Flibanserin (Addyi): co-prescribing two FDA-approved HSDD treatments has not been studied. Flibanserin's 5-HT1A agonist and 5-HT2A antagonist activity operates through a different mechanism than MC4R agonism. The primary concern is additive hypotension (flibanserin lowers blood pressure) opposing bremelanotide's pressor response, creating hemodynamic unpredictability. The FDA label does not address this combination. Until data emerge, co-prescription is not recommended.

Nausea Management and Antiemetic Interactions

Nausea is the most common adverse event with bremelanotide, occurring in 40.0% of active-treatment patients vs. 1.3% on placebo in RECONNECT 1. This rate decreases with repeated dosing. Patients frequently ask about prophylactic antiemetic use.

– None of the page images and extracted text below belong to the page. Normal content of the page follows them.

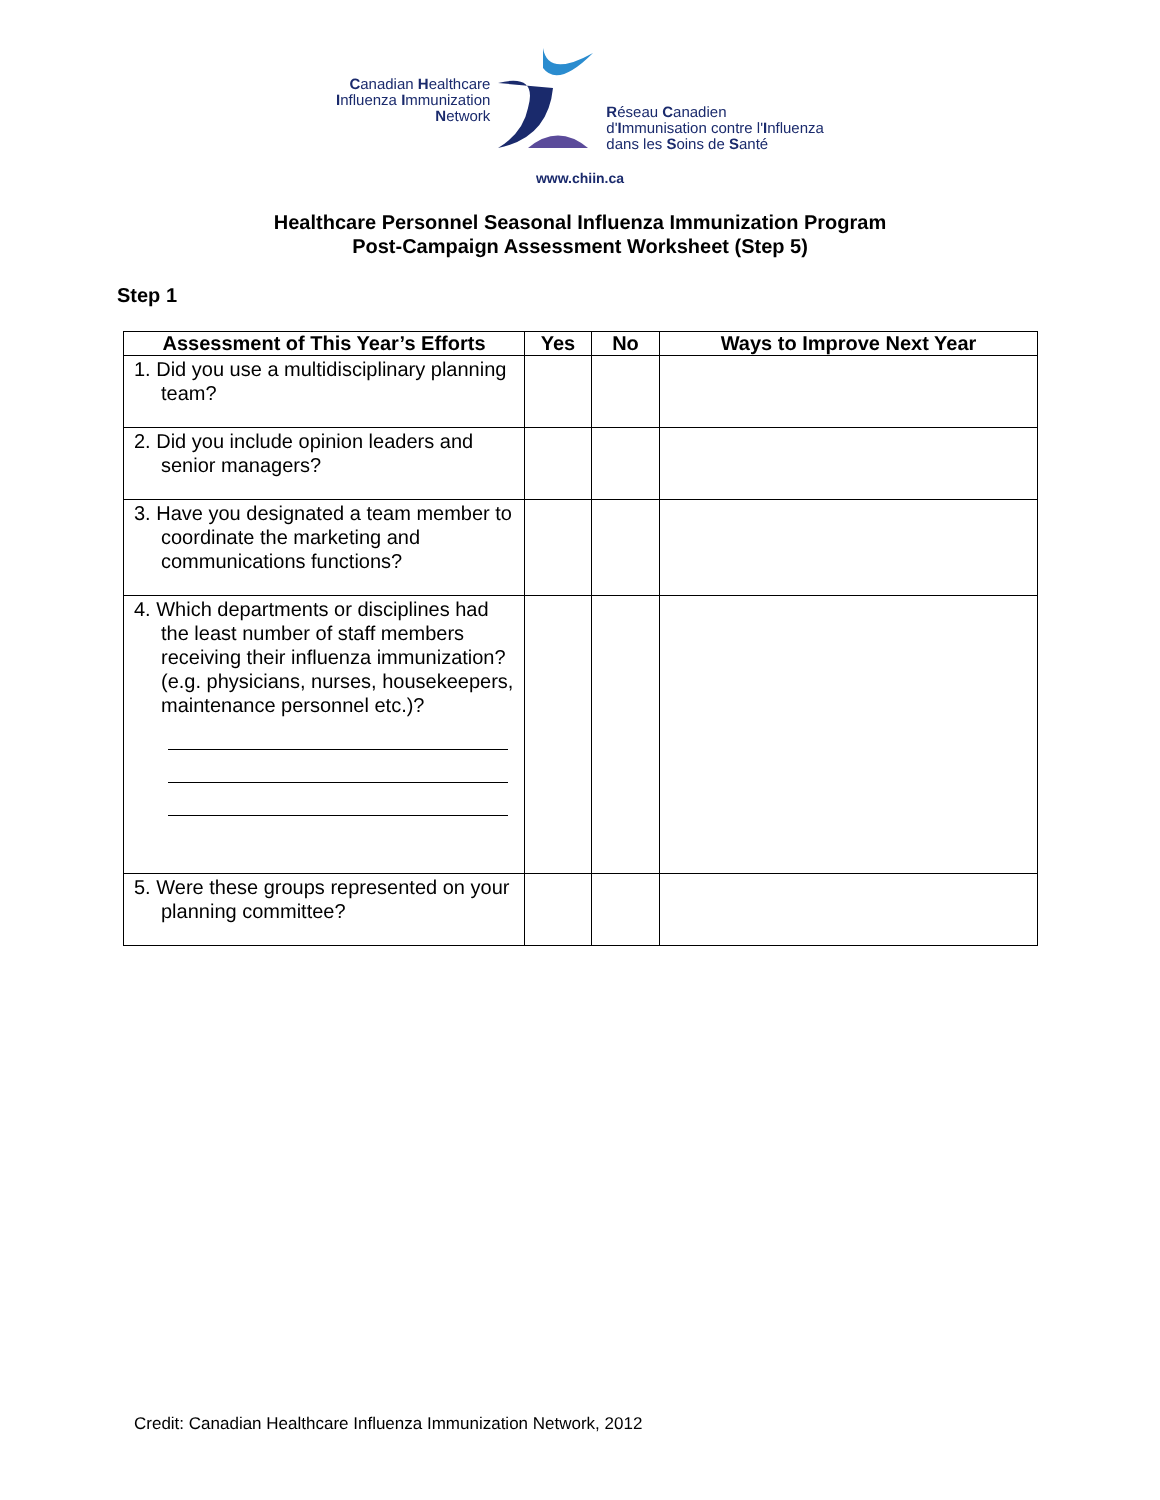Canadian Healthcare
Influenza Immunization
Network
Réseau Canadien
d'Immunisation contre l'Influenza
dans les Soins de Santé
www.chiin.ca
Healthcare Personnel Seasonal Influenza Immunization Program
Post-Campaign Assessment Worksheet (Step 5)
Step 1
| Assessment of This Year’s Efforts | Yes | No | Ways to Improve Next Year |
| --- | --- | --- | --- |
| 1. Did you use a multidisciplinary planning team? | | | |
| 2. Did you include opinion leaders and senior managers? | | | |
| 3. Have you designated a team member to coordinate the marketing and communications functions? | | | |
| 4. Which departments or disciplines had the least number of staff members receiving their influenza immunization? (e.g. physicians, nurses, housekeepers, maintenance personnel etc.)? | | | |
| 5. Were these groups represented on your planning committee? | | | |
Credit: Canadian Healthcare Influenza Immunization Network, 2012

Ondansetron (Zofran): 5-HT3 antagonist. No pharmacokinetic interaction. Ondansetron is an oral tablet subject to bremelanotide's gastric emptying delay. If used prophylactically, the orally disintegrating tablet (ODT) formulation absorbed via the buccal mucosa bypasses this issue. Alternatively, patients can take ondansetron 30 minutes before bremelanotide injection.

Metoclopramide: a prokinetic and D2 antagonist. Metoclopramide accelerates gastric emptying, directly opposing bremelanotide's GI-slowing effect. This may partially restore normal absorption kinetics of co-administered oral drugs, but no clinical study has confirmed this. D2 antagonism could theoretically blunt bremelanotide's dopaminergic pro-sexual effects downstream, though clinical relevance is unknown.

Prochlorperazine and promethazine: phenothiazine antiemetics with anticholinergic properties. These may worsen the constipation and dry mouth occasionally reported with bremelanotide. Ondansetron is preferred when antiemetic prophylaxis is warranted.

Clinical Decision Framework: Interaction Risk Tiers

| Risk tier | Drug class | Action required | |---|---|---| | Labeled interaction | Naltrexone (any dose) | Separate dosing by at least 4 hours; monitor for amplified nausea and flushing | | Labeled interaction | Narrow therapeutic index oral drugs | Separate dosing by at least 1 hour before or 4 hours after bremelanotide | | Pharmacodynamic caution | Antihypertensives, triptans, ergots, sympathomimetics | Blood pressure monitoring during initial co-use cycles | | Theoretical concern | Full opioid agonists, buprenorphine/naloxone | Possible attenuation of bremelanotide efficacy; counsel patient | | No interaction expected | SSRIs, SNRIs, bupropion, statins, ACE inhibitors, ARBs, oral contraceptives | No dose or timing adjustments needed |

Renal and Hepatic Impairment: Indirect Interaction Relevance

Bremelanotide AUC increases by 70% in women with severe renal impairment (eGFR <30 mL/min/1.73 m²) and by 78% in women with moderate hepatic impairment (Child-Pugh B) 4. While these are not drug-drug interactions per se, they amplify every interaction described above. Higher bremelanotide exposure means a larger gastric emptying effect, a greater pressor response, and more pronounced nausea. In these populations, the threshold for monitoring co-administered medications should be lower.

The prescribing information does not recommend dose reduction in renal or hepatic impairment but does recommend limiting use to the approved 1.75 mg dose and the 8-dose-per-month maximum 4.